** begin Input data **

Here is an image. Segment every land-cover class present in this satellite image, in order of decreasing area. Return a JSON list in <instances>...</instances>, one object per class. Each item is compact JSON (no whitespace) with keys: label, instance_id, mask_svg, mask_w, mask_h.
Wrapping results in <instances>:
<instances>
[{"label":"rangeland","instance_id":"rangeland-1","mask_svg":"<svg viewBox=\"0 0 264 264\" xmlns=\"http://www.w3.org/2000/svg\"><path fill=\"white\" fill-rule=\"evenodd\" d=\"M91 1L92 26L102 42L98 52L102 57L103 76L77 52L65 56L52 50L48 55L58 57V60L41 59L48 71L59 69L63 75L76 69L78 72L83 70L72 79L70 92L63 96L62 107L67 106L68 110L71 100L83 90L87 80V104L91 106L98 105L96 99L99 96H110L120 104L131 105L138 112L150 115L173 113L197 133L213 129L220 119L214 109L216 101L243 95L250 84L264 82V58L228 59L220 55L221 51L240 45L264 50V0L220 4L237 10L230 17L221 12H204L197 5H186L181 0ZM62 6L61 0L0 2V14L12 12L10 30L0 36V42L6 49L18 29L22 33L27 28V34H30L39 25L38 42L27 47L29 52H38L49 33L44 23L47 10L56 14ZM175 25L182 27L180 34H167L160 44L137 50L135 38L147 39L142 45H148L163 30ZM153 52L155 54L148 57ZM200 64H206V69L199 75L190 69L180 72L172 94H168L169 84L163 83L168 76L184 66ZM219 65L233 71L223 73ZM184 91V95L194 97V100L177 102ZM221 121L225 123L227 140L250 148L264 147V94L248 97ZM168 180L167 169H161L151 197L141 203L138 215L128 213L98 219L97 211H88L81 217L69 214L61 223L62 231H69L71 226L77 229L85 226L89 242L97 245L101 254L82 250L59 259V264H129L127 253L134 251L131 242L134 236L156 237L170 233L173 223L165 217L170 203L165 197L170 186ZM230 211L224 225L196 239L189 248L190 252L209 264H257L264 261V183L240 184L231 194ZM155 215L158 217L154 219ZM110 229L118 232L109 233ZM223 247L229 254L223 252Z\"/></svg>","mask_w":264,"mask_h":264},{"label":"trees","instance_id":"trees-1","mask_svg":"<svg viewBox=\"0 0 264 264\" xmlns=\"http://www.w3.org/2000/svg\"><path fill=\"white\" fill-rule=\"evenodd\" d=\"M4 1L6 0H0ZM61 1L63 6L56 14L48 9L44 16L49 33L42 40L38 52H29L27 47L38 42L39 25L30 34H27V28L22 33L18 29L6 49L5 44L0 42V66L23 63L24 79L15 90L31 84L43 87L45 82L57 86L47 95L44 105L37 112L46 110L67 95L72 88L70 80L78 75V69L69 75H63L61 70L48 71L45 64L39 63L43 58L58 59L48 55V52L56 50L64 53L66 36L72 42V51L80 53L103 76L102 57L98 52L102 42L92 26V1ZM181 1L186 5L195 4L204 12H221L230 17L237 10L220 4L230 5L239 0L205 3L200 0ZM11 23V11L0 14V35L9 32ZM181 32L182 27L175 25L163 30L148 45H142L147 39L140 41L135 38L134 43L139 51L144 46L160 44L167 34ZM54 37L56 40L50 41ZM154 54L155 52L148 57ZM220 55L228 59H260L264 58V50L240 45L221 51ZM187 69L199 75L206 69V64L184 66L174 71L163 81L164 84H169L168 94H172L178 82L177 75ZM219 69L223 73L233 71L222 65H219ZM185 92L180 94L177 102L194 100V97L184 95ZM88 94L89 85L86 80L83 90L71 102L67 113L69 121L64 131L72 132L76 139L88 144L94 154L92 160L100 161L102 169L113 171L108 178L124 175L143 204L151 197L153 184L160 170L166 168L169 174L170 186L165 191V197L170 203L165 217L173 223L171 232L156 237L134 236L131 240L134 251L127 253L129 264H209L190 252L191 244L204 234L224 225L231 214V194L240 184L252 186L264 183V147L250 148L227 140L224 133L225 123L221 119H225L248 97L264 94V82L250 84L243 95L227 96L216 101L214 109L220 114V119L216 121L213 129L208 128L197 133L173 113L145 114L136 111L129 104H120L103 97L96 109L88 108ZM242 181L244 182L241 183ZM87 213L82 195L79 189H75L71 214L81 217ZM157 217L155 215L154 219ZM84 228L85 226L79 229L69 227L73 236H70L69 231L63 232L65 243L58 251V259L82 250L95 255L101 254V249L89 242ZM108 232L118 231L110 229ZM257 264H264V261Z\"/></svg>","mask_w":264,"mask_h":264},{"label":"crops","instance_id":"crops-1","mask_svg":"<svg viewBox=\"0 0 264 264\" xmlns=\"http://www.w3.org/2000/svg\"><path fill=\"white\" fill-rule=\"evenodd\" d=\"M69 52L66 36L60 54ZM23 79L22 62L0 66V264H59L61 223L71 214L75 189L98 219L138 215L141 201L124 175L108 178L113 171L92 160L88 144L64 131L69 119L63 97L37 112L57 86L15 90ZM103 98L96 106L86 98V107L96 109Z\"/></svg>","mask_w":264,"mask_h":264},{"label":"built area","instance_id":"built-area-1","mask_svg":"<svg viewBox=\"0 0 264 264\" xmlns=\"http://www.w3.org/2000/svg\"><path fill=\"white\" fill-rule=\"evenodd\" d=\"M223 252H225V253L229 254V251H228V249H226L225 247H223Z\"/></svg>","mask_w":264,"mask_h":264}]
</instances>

** end Input data **

**Task to complete:**
From the first line to the last, retype the data exactly.

**Written solution:**
Here is an image. Segment every land-cover class present in this satellite image, in order of decreasing area. Return a JSON list in <instances>...</instances>, one object per class. Each item is compact JSON (no whitespace) with keys: label, instance_id, mask_svg, mask_w, mask_h.
Wrapping results in <instances>:
<instances>
[{"label":"rangeland","instance_id":"rangeland-1","mask_svg":"<svg viewBox=\"0 0 264 264\" xmlns=\"http://www.w3.org/2000/svg\"><path fill=\"white\" fill-rule=\"evenodd\" d=\"M91 1L92 26L102 42L98 52L102 57L103 76L77 52L65 56L52 50L48 55L58 57V60L41 59L48 71L59 69L63 75L76 69L78 72L83 70L72 79L70 92L63 96L62 107L67 106L68 110L71 100L83 90L87 80V104L91 106L98 105L96 99L99 96H110L120 104L131 105L138 112L150 115L173 113L197 133L213 129L220 119L214 109L216 101L243 95L250 84L264 82V58L228 59L220 55L221 51L240 45L264 50V0L220 4L237 10L230 17L221 12H204L197 5H186L181 0ZM62 6L61 0L0 2V14L12 12L10 30L0 36V42L6 49L18 29L22 33L27 28V34H30L39 25L38 42L27 47L29 52H38L49 33L44 23L47 10L56 14ZM175 25L182 27L180 34H167L160 44L137 50L135 38L147 39L142 45H148L163 30ZM153 52L155 54L148 57ZM200 64H206V69L199 75L190 69L180 72L172 94H168L169 84L163 83L168 76L184 66ZM219 65L233 71L223 73ZM184 91V95L194 97V100L177 102ZM221 121L225 123L227 140L250 148L264 147V94L248 97ZM168 180L167 169H161L151 197L141 203L138 215L128 213L98 219L97 211H88L81 217L69 214L61 223L62 231H69L71 226L77 229L85 226L89 242L97 245L101 254L82 250L59 259V264H129L127 253L134 251L131 242L134 236L156 237L170 233L173 223L165 217L170 203L165 197L170 186ZM230 211L224 225L196 239L189 248L190 252L209 264H257L264 261V183L240 184L231 194ZM155 215L158 217L154 219ZM110 229L118 232L109 233ZM223 247L229 254L223 252Z\"/></svg>","mask_w":264,"mask_h":264},{"label":"trees","instance_id":"trees-1","mask_svg":"<svg viewBox=\"0 0 264 264\" xmlns=\"http://www.w3.org/2000/svg\"><path fill=\"white\" fill-rule=\"evenodd\" d=\"M4 1L6 0H0ZM61 1L63 6L56 14L48 9L44 16L49 33L42 40L38 52H29L27 47L38 42L39 25L30 34H27V28L22 33L18 29L6 49L5 44L0 42V66L23 63L24 79L15 90L31 84L43 87L45 82L57 86L47 95L44 105L37 112L46 110L67 95L72 88L70 80L78 75V69L69 75H63L61 70L48 71L45 64L39 63L43 58L58 59L48 55V52L56 50L64 53L66 36L72 42V51L80 53L103 76L102 57L98 52L102 42L92 26V1ZM181 1L186 5L195 4L204 12H221L230 17L237 10L220 4L230 5L239 0L205 3L200 0ZM11 23V11L0 14V35L9 32ZM181 32L182 27L175 25L163 30L148 45H142L147 39L140 41L135 38L134 43L139 51L144 46L160 44L167 34ZM54 37L56 40L50 41ZM154 54L155 52L148 57ZM220 55L228 59H260L264 58V50L240 45L221 51ZM187 69L199 75L206 69V64L184 66L174 71L163 81L164 84H169L168 94H172L178 82L177 75ZM219 69L223 73L233 71L222 65H219ZM185 92L180 94L177 102L194 100V97L184 95ZM88 94L89 85L86 80L83 90L71 102L67 113L69 121L64 131L72 132L76 139L88 144L94 154L92 160L100 161L102 169L113 171L108 178L124 175L143 204L151 197L153 184L160 170L166 168L169 174L170 186L165 191V197L170 203L165 217L173 223L171 232L156 237L134 236L131 240L134 251L127 253L129 264H209L190 252L191 244L204 234L224 225L231 214V194L240 184L252 186L264 183V147L250 148L227 140L224 133L225 123L221 119H225L248 97L264 94V82L250 84L243 95L227 96L216 101L214 109L220 114V119L216 121L213 129L208 128L197 133L173 113L145 114L136 111L129 104H120L103 97L96 109L88 108ZM242 181L244 182L241 183ZM87 213L82 195L79 189H75L71 214L81 217ZM157 217L155 215L154 219ZM84 228L85 226L79 229L69 227L73 236H70L69 231L63 232L65 243L58 251V259L82 250L95 255L101 254V249L89 242ZM108 232L118 231L110 229ZM257 264H264V261Z\"/></svg>","mask_w":264,"mask_h":264},{"label":"crops","instance_id":"crops-1","mask_svg":"<svg viewBox=\"0 0 264 264\" xmlns=\"http://www.w3.org/2000/svg\"><path fill=\"white\" fill-rule=\"evenodd\" d=\"M69 52L66 36L60 54ZM23 79L22 62L0 66V264H59L61 223L71 214L75 189L98 219L138 215L141 201L124 175L108 178L113 171L92 160L88 144L64 131L69 119L63 97L37 112L57 86L15 90ZM103 98L96 106L86 98V107L96 109Z\"/></svg>","mask_w":264,"mask_h":264},{"label":"built area","instance_id":"built-area-1","mask_svg":"<svg viewBox=\"0 0 264 264\" xmlns=\"http://www.w3.org/2000/svg\"><path fill=\"white\" fill-rule=\"evenodd\" d=\"M223 252H225V253L229 254V251H228V249H226L225 247H223Z\"/></svg>","mask_w":264,"mask_h":264}]
</instances>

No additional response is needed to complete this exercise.